- [Selected extract]
++++++

- First tankōbon volume cover

まどろみバーメイド (Madoromi Bāmeido)
- Genre: Drama
- Written by: Pao Hayakawa
- Published by: Houbunsha
- Imprint: Houbunsha Comics
- Magazine: Weekly Manga Times
- Original run: March 10, 2017 – present
- Volumes: 19
- Directed by: Chihiro Ikeda; Go Furukawa;
- Produced by: Satoru Egawa; Kôki Okamoto; Yûya Tanaka;
- Written by: Hirofumi Tanaka; Tomoyuki Ueno;
- Music by: Benjamin Bedoussac
- Studio: ADK Creative One
- Original network: TV Osaka
- Original run: July 13, 2019 – September 28, 2019
- Episodes: 12

= Madoromi Barmaid =

Japanese manga series

Madoromi Barmaid (まどろみバーメイド, Madoromi Bāmeido) is a Japanese manga series written and illustrated by Pao Hayakawa. It began serialization in Houbunsha's Weekly Manga Times magazine in March 2017. A live-action television drama adaptation aired from July to September 2019.

==Synopsis==
The series is centered around three barmaids who live under the same roof: Yuki Tsukikawa, who runs the elusive food stall bar "Satellite" that randomly appears in Tokyo, Ibuki Kiho, who works at the long-established five-star hotel "Elysion Hotel Tokyo", and Hinozaki Hiyoko, who entertains customers with her flair bartending skills at the bar "Stream" in Koenji.

==Media==
===Manga===
Written and illustrated by Pao Hayakawa, Sleepy Barmaid began serialization in Houbunsha's Weekly Manga Times magazine on March 10, 2017. Its chapters have been collected into nineteen tankōbon volumes as of June 2026.

++++++

- [Entries shown]
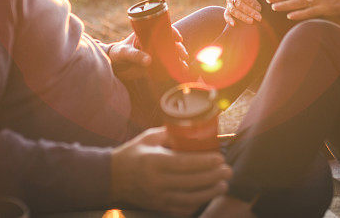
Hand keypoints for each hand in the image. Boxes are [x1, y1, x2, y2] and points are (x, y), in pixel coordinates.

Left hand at [109, 31, 188, 80]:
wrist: (114, 64)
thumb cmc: (118, 53)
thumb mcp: (126, 53)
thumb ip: (136, 56)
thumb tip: (149, 61)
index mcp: (147, 33)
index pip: (163, 29)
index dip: (173, 32)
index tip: (178, 39)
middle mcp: (153, 41)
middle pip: (170, 42)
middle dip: (179, 48)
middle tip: (183, 56)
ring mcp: (154, 52)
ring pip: (170, 53)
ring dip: (179, 58)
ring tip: (183, 66)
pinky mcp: (154, 63)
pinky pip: (166, 63)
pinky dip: (174, 66)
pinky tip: (180, 70)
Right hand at [111, 127, 231, 215]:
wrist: (112, 178)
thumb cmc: (132, 154)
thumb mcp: (148, 138)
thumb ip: (170, 134)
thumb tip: (192, 129)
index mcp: (154, 162)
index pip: (185, 164)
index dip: (205, 162)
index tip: (220, 158)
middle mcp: (157, 182)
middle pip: (192, 182)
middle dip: (214, 177)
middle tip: (228, 171)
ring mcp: (158, 197)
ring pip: (190, 199)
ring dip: (210, 192)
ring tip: (222, 184)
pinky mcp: (159, 207)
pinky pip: (182, 209)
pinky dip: (197, 203)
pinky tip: (206, 195)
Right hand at [224, 0, 261, 25]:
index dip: (251, 2)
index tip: (260, 8)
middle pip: (239, 4)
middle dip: (249, 11)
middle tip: (259, 17)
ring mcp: (228, 2)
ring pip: (234, 10)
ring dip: (242, 17)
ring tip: (252, 22)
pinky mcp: (227, 9)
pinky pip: (226, 15)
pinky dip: (228, 19)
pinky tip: (234, 25)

++++++

- [Assignment] Can you reproduce verbatim the part of the Madoromi Barmaid article starting with "Madoromi Barmaid (まどろみバーメイド, Madoromi" and going on through "to September 2019."? The rows come from a separate source, not from the Madoromi Barmaid article.

- [Task output]
Madoromi Barmaid (まどろみバーメイド, Madoromi Bāmeido) is a Japanese manga series written and illustrated by Pao Hayakawa. It began serialization in Houbunsha's Weekly Manga Times magazine in March 2017. A live-action television drama adaptation aired from July to September 2019.